制度が変わることは知っていても、細かなところまではよく知らない、というのが実態のようです。
「学校にお任せ」では追いつかない
学齢期の子どもを持つ保護者も、自身が成人を迎えたときに「法律や制度の細かなところまでは知らなかった」という人が多いのではないでしょうか。かつては、高校を卒業し20歳を迎えるまでの学生生活や社会人生活の中で、徐々に知識を得る時間の猶予がありました。
しかし、今回の18歳成人の場合、大学進学や就職などで親元を離れるタイミングで、契約できる主体とみなされます。18歳成人に関連する事柄は多岐にわたり、中学や高校の授業やホームルームですべての知識を教え、問題が起きたときに対応するには限度があります。家庭や周囲の大人も含め、社会全体で新成人を応援していく必要があるでしょう。
その際は、「大人としての自覚を持て」といった抽象論ではなく、具体的にどう課題解決をすればいいか、自ら判断できるような情報の集め方や、行動のポイントを伝えたいものです。
探究的な学習が、自立に向けた判断力を養う
折しも高校では、2022年度から新学習指導要領が実施されています。知識を一方的に伝える授業ではなく、探究的な学習活動を通して、社会や自分自身の将来と結びつけながら、主体的に問題解決を図る力を育成しようとしています。こうした新しい教育の方向性に積極的に参加していくことも、トラブルに遭わず充実した新成人生活を送るための後押しになるはずです。
私立中高一貫校では、この探究型の学びに熱心に取り組んでいます。自分が解決したい社会課題について、個人やグループで調査・研究し、企業や地域社会と関わりながら解決方法を探っていく活動を奨励しています。
教科の授業でも、教科書の内容を教えるだけでなく、課題を設定して解決法をまとめ、発表するスタイルが導入されつつあります。どの高校も、この探究的な学び方を充実させようと、カリキュラムを工夫している最中です。
探究型学習で生徒が得るものは、情報収集力や整理・分析力、プレゼン力だけではありません。
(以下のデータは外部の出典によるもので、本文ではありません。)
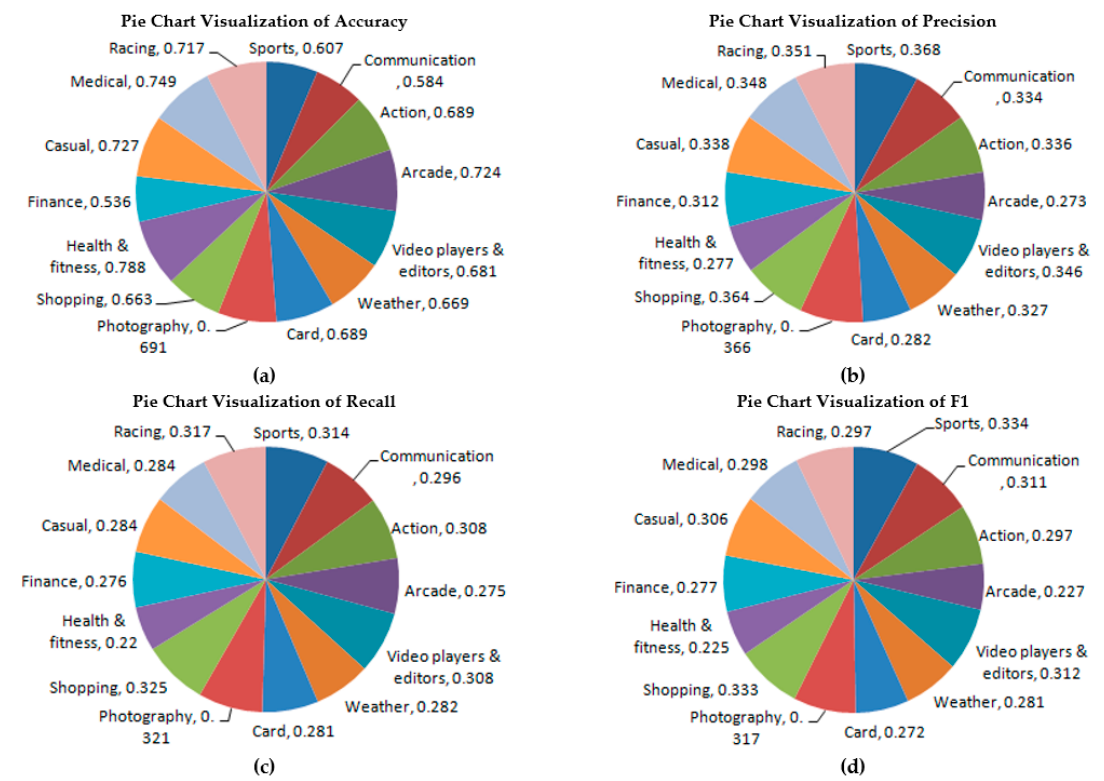
Figure 11. Pie chart visualization of di ff erent machine-learning algorithm comparison on TF based without preprocessing of data.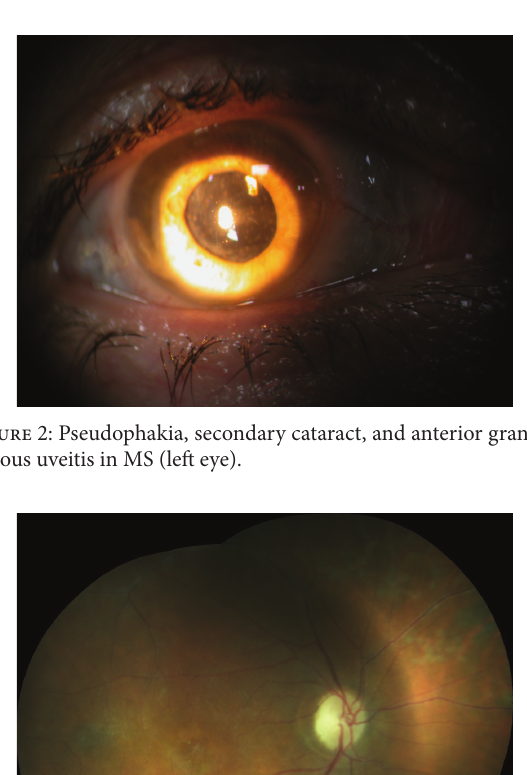
Figure 1: Pseudophakia, secondary cataract, and anterior granulo- matous uveitis in MS (right eye).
わからないことは専門家や経験者に相談してみる、仲間と協働して調べてみる、といった他者と力を合わせる協調性や社会性も含まれます。また探究を深めるプロセスで「知識」も身につくと考えられます。
こうした力を18歳までに蓄えておけば、成人してトラブルに遭ったときにも、主体的に情報を集め、解決に向けて行動できそうです。
18歳成人は、さまざまなことに挑戦できるタイミングが早まり、その分、チャンスが広がると捉えることもできます。社会の変化が激しく未来が見通しにくい時代だからこそ、18歳の誕生日を、自立やチャレンジの機会とポジティブに受けとめられる、そんな中学・高校生活を送らせてあげたいものです。